Spinach Orzo Salad With Feta, Tomatoes and a Basil Dressing
Serves: 6
Prep Time: 15 min
Cook Time: 10 min
Ingredients
8 ounces
orzo
4 cups
loosely packed baby spinach
1 pint
cherry tomatoes, halved
4 ounces
feta cheese, crumbled
⅓ cup
toasted pine nuts
6
basil leaves, thinly sliced into ribbons
Basil Vinaigrette
1
garlic clove, smashed
1 teaspoon
grated lemon zest
1 tablespoon
fresh lemon juice, plus more to taste (from 1 lemon)
½ cup
loosely packed fresh basil leaves
⅓ cup
extra-virgin olive oil
¼ teaspoon
sugar
½ teaspoon
sea salt
Freshly cracked black pepper
Method
Cook the orzo in salted water according to package directions. Drain and rinse in cold water.

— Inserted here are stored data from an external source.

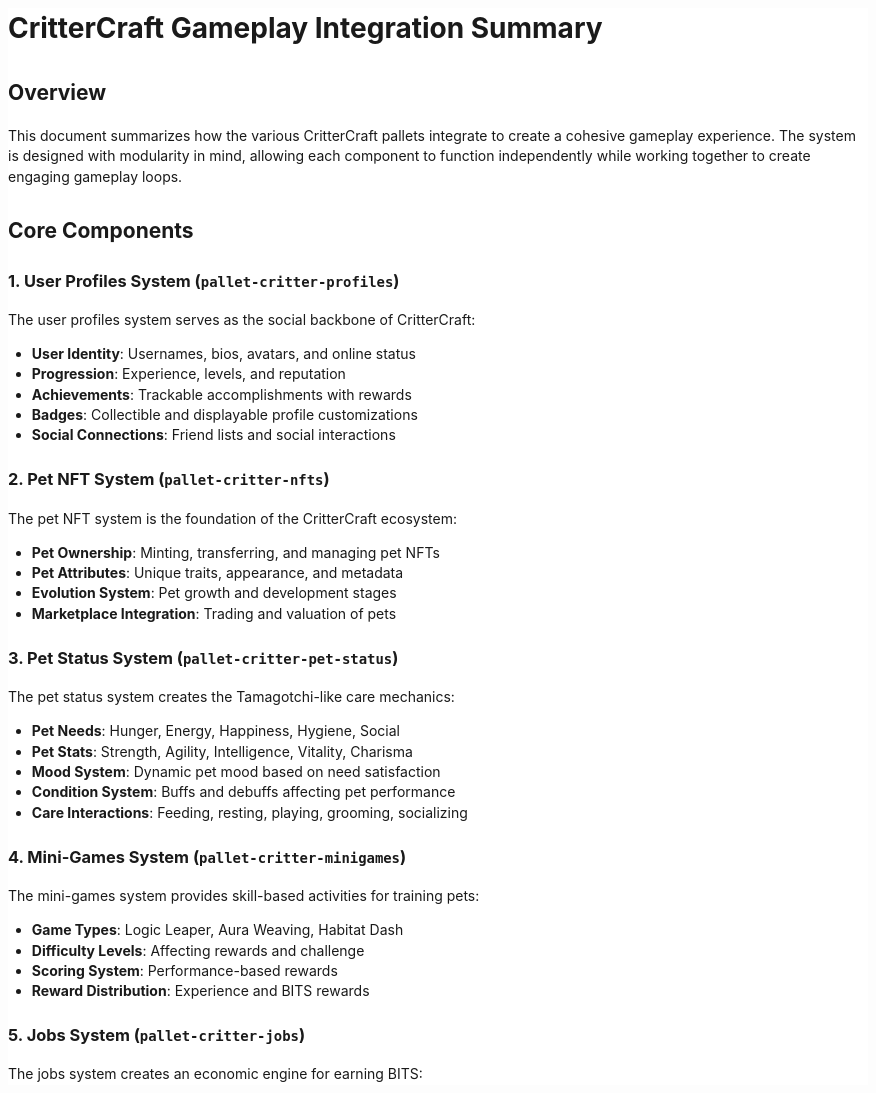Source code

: # CritterCraft Gameplay Integration Summary

## Overview

This document summarizes how the various CritterCraft pallets integrate to create a cohesive gameplay experience. The system is designed with modularity in mind, allowing each component to function independently while working together to create engaging gameplay loops.

## Core Components

### 1. User Profiles System (`pallet-critter-profiles`)

The user profiles system serves as the social backbone of CritterCraft:

- **User Identity**: Usernames, bios, avatars, and online status
- **Progression**: Experience, levels, and reputation
- **Achievements**: Trackable accomplishments with rewards
- **Badges**: Collectible and displayable profile customizations
- **Social Connections**: Friend lists and social interactions

### 2. Pet NFT System (`pallet-critter-nfts`)

The pet NFT system is the foundation of the CritterCraft ecosystem:

- **Pet Ownership**: Minting, transferring, and managing pet NFTs
- **Pet Attributes**: Unique traits, appearance, and metadata
- **Evolution System**: Pet growth and development stages
- **Marketplace Integration**: Trading and valuation of pets

### 3. Pet Status System (`pallet-critter-pet-status`)

The pet status system creates the Tamagotchi-like care mechanics:

- **Pet Needs**: Hunger, Energy, Happiness, Hygiene, Social
- **Pet Stats**: Strength, Agility, Intelligence, Vitality, Charisma
- **Mood System**: Dynamic pet mood based on need satisfaction
- **Condition System**: Buffs and debuffs affecting pet performance
- **Care Interactions**: Feeding, resting, playing, grooming, socializing

### 4. Mini-Games System (`pallet-critter-minigames`)

The mini-games system provides skill-based activities for training pets:

- **Game Types**: Logic Leaper, Aura Weaving, Habitat Dash
- **Difficulty Levels**: Affecting rewards and challenge
- **Scoring System**: Performance-based rewards
- **Reward Distribution**: Experience and BITS rewards

### 5. Jobs System (`pallet-critter-jobs`)

The jobs system creates an economic engine for earning BITS:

Make the vinaigrette. In the base of a high-powered blender or food processor, combine the garlic, lemon zest, lemon juice, basil, olive oil, sugar, sea salt, and pepper to taste. Blend until mostly smooth. Season to taste with more salt or lemon juice, if needed.
In a large bowl, toss together the spinach, cooked orzo, tomatoes, feta, and basil vinaigrette until fully combined. Sprinkle with pine nuts and ribboned basil leaves before serving.